The teachers challenge responds to the Supreme Court’s decision in two recent union dues cases — Knox v. Service Employees International Union and Harris v. Quinn — both of which noted that the decision in Abood was based on faulty premises and an unrealistic view of public-employee unionism, with the resulting infringement on individual rights. Neither Knox nor Harris was set up to require the Court to overrule Abood, however, so the Supreme Court essentially issued an engraved invitation to workers to set up a proper case to do just that. The Friedrichs plaintiffs accepted that invitation promptly, with a case cleanly presenting the very issues the Court forecast it would be willing to consider, and they have now filed their petition with the High Court.
In an amicus brief supporting the petition, filed today, PLF argues that this is an ideal time to review the public employee unions’ ability to garnish workers’ paychecks for the inherently political act of collective bargaining for taxpayer-funded wages and benefits. The Los Angeles Times reported that California’s public teacher unions, wielding a “war chest as sizable as those of the major political parties,” have spent tens of millions of dollars on controversial political causes such as same-sex marriage, gun control, and the Patient Protection and Affordable Care Act, and can be expected to do so in the future.

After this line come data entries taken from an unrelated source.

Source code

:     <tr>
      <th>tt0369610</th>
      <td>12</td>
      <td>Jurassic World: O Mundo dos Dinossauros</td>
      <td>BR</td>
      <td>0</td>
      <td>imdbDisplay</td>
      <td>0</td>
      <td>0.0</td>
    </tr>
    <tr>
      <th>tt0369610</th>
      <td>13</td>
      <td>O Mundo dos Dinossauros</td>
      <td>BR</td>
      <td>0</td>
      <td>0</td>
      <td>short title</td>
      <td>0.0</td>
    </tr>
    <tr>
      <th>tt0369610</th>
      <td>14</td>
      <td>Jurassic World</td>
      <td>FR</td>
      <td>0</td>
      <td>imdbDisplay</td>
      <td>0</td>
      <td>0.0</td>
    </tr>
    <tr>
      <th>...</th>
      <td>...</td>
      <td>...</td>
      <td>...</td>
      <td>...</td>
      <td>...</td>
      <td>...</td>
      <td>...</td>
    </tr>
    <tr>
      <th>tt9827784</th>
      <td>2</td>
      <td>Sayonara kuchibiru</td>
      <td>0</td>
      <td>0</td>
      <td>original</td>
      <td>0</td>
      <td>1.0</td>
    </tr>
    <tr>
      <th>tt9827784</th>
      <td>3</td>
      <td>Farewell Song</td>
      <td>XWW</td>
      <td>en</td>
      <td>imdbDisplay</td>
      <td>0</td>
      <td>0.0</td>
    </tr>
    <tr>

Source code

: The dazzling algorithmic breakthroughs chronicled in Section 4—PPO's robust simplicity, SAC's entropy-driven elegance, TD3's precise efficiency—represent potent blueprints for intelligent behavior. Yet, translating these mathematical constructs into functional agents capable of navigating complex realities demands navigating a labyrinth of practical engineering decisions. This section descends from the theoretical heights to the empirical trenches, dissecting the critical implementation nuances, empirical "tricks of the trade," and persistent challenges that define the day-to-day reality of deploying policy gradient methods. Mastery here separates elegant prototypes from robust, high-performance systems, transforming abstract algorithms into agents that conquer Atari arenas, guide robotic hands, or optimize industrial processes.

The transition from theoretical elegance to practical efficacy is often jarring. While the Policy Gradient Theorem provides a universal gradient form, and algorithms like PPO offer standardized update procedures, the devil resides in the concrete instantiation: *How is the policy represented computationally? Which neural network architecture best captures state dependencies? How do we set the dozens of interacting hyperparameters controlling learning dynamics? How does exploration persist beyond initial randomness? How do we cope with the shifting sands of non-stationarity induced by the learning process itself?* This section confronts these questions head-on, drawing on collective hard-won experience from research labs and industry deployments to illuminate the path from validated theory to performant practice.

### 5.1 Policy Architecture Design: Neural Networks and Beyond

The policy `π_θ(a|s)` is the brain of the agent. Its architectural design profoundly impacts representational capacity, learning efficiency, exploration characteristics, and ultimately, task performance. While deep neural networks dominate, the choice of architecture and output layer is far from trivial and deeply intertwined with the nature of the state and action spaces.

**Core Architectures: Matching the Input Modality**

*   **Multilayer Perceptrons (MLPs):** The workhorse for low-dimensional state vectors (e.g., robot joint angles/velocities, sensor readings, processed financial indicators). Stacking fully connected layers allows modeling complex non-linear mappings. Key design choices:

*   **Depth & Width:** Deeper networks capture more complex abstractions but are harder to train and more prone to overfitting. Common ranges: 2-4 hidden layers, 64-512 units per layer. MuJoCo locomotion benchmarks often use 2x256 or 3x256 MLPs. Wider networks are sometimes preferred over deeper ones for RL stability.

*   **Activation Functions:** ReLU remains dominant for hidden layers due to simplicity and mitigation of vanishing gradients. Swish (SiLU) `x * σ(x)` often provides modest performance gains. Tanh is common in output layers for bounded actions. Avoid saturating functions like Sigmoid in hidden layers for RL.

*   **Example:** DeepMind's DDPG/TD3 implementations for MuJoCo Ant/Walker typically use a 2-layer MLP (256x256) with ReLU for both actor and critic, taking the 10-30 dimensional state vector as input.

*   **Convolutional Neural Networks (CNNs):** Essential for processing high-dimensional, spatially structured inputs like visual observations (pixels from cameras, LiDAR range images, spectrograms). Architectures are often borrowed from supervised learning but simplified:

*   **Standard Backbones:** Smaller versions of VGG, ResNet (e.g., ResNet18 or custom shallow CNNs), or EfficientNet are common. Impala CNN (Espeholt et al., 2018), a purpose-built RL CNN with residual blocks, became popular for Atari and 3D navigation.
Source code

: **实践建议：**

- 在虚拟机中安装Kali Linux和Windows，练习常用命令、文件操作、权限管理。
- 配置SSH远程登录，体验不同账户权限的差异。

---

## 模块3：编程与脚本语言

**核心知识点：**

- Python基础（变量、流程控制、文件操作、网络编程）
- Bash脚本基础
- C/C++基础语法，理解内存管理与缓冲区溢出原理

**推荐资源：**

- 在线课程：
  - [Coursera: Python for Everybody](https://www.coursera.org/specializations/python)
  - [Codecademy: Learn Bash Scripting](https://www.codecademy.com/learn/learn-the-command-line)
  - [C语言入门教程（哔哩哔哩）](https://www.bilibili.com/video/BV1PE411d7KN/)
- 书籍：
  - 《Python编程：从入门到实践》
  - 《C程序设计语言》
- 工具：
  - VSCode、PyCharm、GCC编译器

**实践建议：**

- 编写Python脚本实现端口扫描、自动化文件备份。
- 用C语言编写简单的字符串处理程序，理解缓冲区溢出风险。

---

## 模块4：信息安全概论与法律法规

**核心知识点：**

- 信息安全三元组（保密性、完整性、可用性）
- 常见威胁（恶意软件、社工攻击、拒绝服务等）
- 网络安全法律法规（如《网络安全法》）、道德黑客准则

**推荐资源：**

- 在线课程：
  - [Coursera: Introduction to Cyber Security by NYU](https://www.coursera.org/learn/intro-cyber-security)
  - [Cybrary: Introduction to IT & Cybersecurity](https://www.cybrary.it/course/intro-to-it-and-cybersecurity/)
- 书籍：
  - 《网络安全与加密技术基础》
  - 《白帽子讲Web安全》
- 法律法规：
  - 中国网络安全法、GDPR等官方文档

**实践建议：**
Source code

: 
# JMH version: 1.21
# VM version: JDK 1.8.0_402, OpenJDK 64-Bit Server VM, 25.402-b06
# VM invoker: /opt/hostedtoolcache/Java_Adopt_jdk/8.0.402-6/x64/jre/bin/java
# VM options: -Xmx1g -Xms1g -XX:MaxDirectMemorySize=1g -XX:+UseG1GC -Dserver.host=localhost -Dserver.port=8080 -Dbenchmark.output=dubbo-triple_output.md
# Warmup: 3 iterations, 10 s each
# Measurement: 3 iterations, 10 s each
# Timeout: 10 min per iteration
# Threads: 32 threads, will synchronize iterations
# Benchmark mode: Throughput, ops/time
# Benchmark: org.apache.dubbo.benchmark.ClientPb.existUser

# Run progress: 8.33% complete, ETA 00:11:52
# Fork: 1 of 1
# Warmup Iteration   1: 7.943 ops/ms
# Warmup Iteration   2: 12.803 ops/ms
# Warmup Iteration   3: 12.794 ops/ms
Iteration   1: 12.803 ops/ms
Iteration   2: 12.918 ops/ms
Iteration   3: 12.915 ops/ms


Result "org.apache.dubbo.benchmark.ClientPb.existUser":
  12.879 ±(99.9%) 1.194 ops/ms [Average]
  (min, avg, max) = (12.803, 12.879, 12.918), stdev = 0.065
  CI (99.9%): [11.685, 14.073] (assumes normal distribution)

Abood has stood as a blot on individual rights for almost 40 years. This case clearly puts before the Supreme Court the question of whether it is time to rid our constitutional jurisprudence of this aberration, that permits states to violate individuals’ First Amendment rights for the benefit of public employee unions’ collective politicking. The Court’s decisions in Knox and Harris so thoroughly undercut the foundations of Abood that the decision remains only as an anomalous relic. While courts are generally reluctant to overturn established decisions, that principle does not require the Supreme Court to continue to adhere to a decision that has proven insufficient to protect constitutional rights. PLF hopes that the Court will accept this case in the coming months.